(Collected data)
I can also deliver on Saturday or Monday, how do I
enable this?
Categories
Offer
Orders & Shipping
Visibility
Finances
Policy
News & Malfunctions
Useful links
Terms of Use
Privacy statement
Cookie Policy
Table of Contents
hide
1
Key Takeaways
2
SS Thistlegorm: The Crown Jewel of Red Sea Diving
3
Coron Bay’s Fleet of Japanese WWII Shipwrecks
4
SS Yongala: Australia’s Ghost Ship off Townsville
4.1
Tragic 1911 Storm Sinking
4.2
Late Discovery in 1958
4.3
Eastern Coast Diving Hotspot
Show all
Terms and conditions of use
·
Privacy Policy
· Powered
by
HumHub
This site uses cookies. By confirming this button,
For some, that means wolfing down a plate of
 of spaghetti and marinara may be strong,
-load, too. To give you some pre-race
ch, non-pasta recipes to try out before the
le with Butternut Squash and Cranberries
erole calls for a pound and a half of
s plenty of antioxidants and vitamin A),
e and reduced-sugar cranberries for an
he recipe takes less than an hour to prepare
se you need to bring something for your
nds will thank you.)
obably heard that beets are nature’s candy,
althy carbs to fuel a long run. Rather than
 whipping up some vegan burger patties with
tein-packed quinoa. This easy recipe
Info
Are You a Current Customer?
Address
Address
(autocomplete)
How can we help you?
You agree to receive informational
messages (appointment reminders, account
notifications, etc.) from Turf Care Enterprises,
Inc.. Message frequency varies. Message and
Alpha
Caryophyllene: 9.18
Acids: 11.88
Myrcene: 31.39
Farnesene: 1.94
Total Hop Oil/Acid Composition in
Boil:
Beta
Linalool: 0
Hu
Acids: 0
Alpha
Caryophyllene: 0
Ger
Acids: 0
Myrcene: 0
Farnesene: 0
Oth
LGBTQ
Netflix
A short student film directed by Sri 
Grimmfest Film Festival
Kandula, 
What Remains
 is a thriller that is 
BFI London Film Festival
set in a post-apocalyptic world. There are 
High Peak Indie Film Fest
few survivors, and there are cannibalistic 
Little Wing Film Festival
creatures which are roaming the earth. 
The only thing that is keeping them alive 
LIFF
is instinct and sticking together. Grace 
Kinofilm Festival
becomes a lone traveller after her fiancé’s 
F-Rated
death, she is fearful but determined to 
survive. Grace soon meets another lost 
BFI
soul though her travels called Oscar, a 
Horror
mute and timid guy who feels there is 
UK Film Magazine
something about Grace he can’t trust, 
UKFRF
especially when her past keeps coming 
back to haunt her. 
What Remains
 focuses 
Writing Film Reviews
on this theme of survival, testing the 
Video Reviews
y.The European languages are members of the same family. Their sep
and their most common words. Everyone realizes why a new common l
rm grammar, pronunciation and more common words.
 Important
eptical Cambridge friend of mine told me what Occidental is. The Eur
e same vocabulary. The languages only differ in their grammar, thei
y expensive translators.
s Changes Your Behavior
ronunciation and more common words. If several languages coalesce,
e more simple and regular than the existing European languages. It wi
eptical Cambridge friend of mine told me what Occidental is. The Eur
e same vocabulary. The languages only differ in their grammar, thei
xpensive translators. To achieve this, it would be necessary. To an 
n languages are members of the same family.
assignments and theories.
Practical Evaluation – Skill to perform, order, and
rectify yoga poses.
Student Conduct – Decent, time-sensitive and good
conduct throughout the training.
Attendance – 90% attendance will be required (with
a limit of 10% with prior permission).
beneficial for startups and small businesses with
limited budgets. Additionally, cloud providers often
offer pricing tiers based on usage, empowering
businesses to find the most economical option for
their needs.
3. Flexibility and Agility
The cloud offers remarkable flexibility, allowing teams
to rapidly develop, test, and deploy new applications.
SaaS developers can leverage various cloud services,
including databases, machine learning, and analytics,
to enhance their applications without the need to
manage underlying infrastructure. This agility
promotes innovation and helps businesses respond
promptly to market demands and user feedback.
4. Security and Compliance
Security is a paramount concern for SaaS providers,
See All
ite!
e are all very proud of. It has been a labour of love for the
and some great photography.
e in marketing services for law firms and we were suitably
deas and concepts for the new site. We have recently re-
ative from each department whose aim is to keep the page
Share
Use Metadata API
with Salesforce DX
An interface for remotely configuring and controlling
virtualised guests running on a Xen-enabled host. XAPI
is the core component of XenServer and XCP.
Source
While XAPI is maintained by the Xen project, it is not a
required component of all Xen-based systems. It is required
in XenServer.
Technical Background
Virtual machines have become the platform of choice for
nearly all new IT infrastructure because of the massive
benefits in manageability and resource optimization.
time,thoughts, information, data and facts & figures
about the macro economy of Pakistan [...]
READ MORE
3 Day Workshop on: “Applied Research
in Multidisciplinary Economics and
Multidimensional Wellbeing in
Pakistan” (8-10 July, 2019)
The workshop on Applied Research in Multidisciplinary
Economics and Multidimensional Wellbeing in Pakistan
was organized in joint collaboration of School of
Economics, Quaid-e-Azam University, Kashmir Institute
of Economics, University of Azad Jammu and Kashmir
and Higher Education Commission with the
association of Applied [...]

Exercise instructions
Transcribe every line of the entries from the very beginning down to and including the line containing "he recipe takes less than an hour to prepare", reproducing each one unchanged.

Written response
I can also deliver on Saturday or Monday, how do I
enable this?
Categories
Offer
Orders & Shipping
Visibility
Finances
Policy
News & Malfunctions
Useful links
Terms of Use
Privacy statement
Cookie Policy
Table of Contents
hide
1
Key Takeaways
2
SS Thistlegorm: The Crown Jewel of Red Sea Diving
3
Coron Bay’s Fleet of Japanese WWII Shipwrecks
4
SS Yongala: Australia’s Ghost Ship off Townsville
4.1
Tragic 1911 Storm Sinking
4.2
Late Discovery in 1958
4.3
Eastern Coast Diving Hotspot
Show all
Terms and conditions of use
·
Privacy Policy
· Powered
by
HumHub
This site uses cookies. By confirming this button,
For some, that means wolfing down a plate of
 of spaghetti and marinara may be strong,
-load, too. To give you some pre-race
ch, non-pasta recipes to try out before the
le with Butternut Squash and Cranberries
erole calls for a pound and a half of
s plenty of antioxidants and vitamin A),
e and reduced-sugar cranberries for an
he recipe takes less than an hour to prepare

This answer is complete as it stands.